● **Given data**:
%%
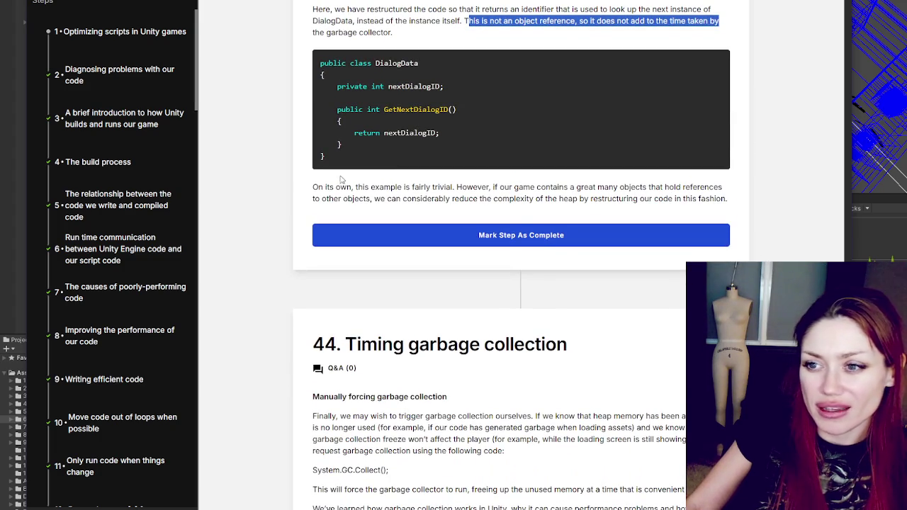
pyautogui.moveTo(311, 188)
pyautogui.mouseDown()
pyautogui.moveTo(625, 189)
pyautogui.moveTo(639, 199)
pyautogui.moveTo(712, 187)
pyautogui.moveTo(374, 199)
pyautogui.moveTo(594, 207)
pyautogui.moveTo(726, 200)
pyautogui.mouseUp()
pyautogui.click(533, 235)
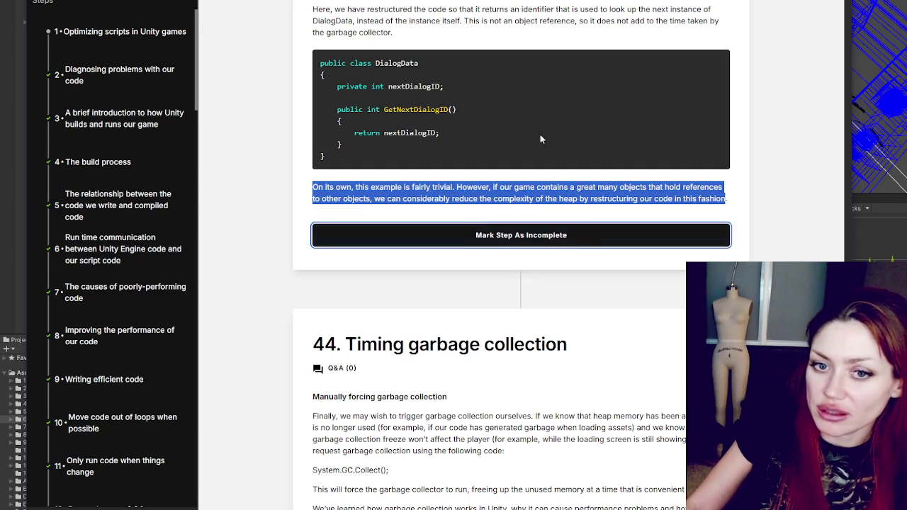
pyautogui.scroll(-2, 521, 125)
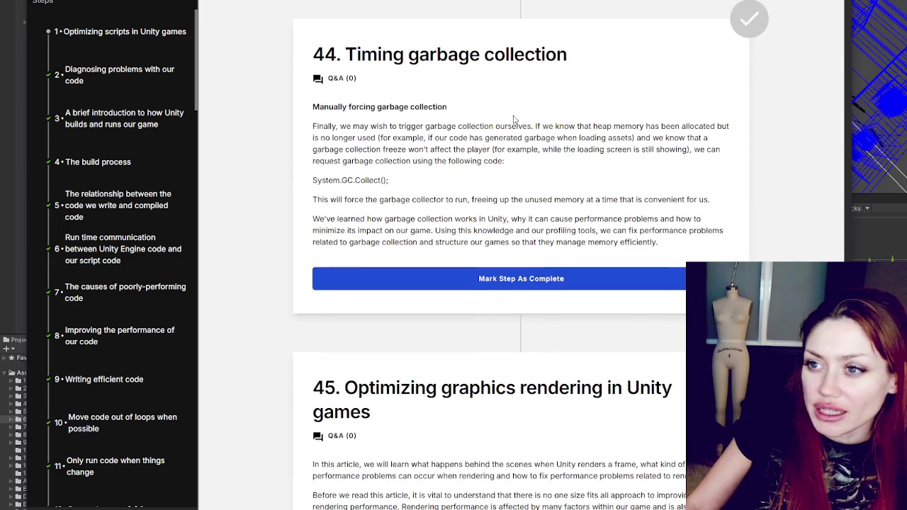
pyautogui.moveTo(314, 58)
pyautogui.mouseDown()
pyautogui.moveTo(418, 80)
pyautogui.moveTo(358, 116)
pyautogui.moveTo(340, 78)
pyautogui.moveTo(367, 102)
pyautogui.moveTo(500, 90)
pyautogui.moveTo(531, 78)
pyautogui.moveTo(562, 90)
pyautogui.moveTo(716, 90)
pyautogui.moveTo(348, 90)
pyautogui.moveTo(691, 103)
pyautogui.moveTo(425, 133)
pyautogui.moveTo(363, 120)
pyautogui.moveTo(663, 103)
pyautogui.mouseUp()
pyautogui.moveTo(699, 105)
pyautogui.mouseDown()
pyautogui.moveTo(346, 113)
pyautogui.moveTo(521, 114)
pyautogui.mouseUp()
pyautogui.click(531, 114)
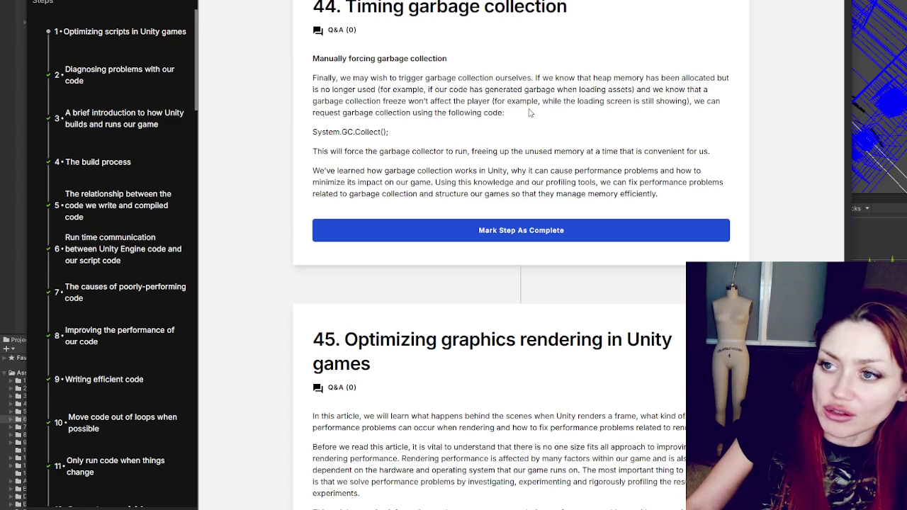
pyautogui.scroll(-1, 511, 118)
pyautogui.doubleClick(326, 83)
pyautogui.click(368, 82)
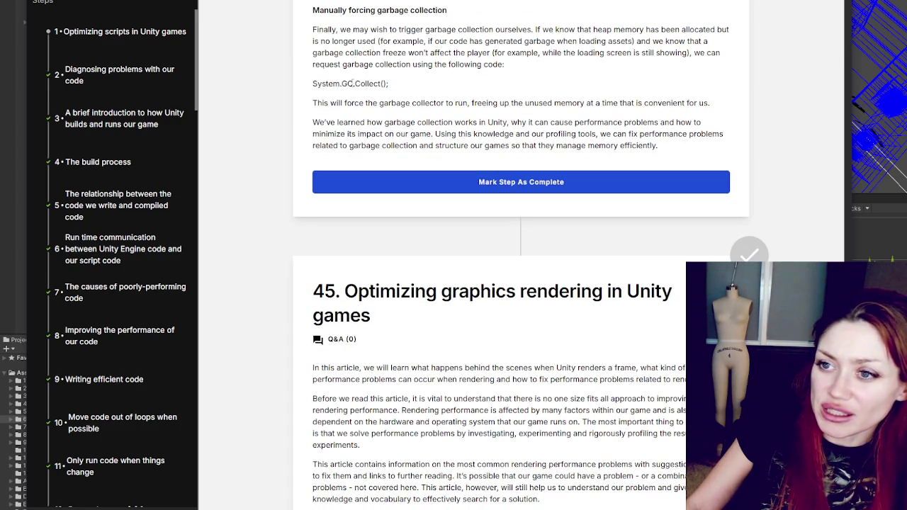
pyautogui.moveTo(389, 84); pyautogui.dragTo(285, 84)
%%
● **Task brief**: Total the lines of the data that include the word "scroll", and give that total as the sole response.

● **Exercise solution**: 2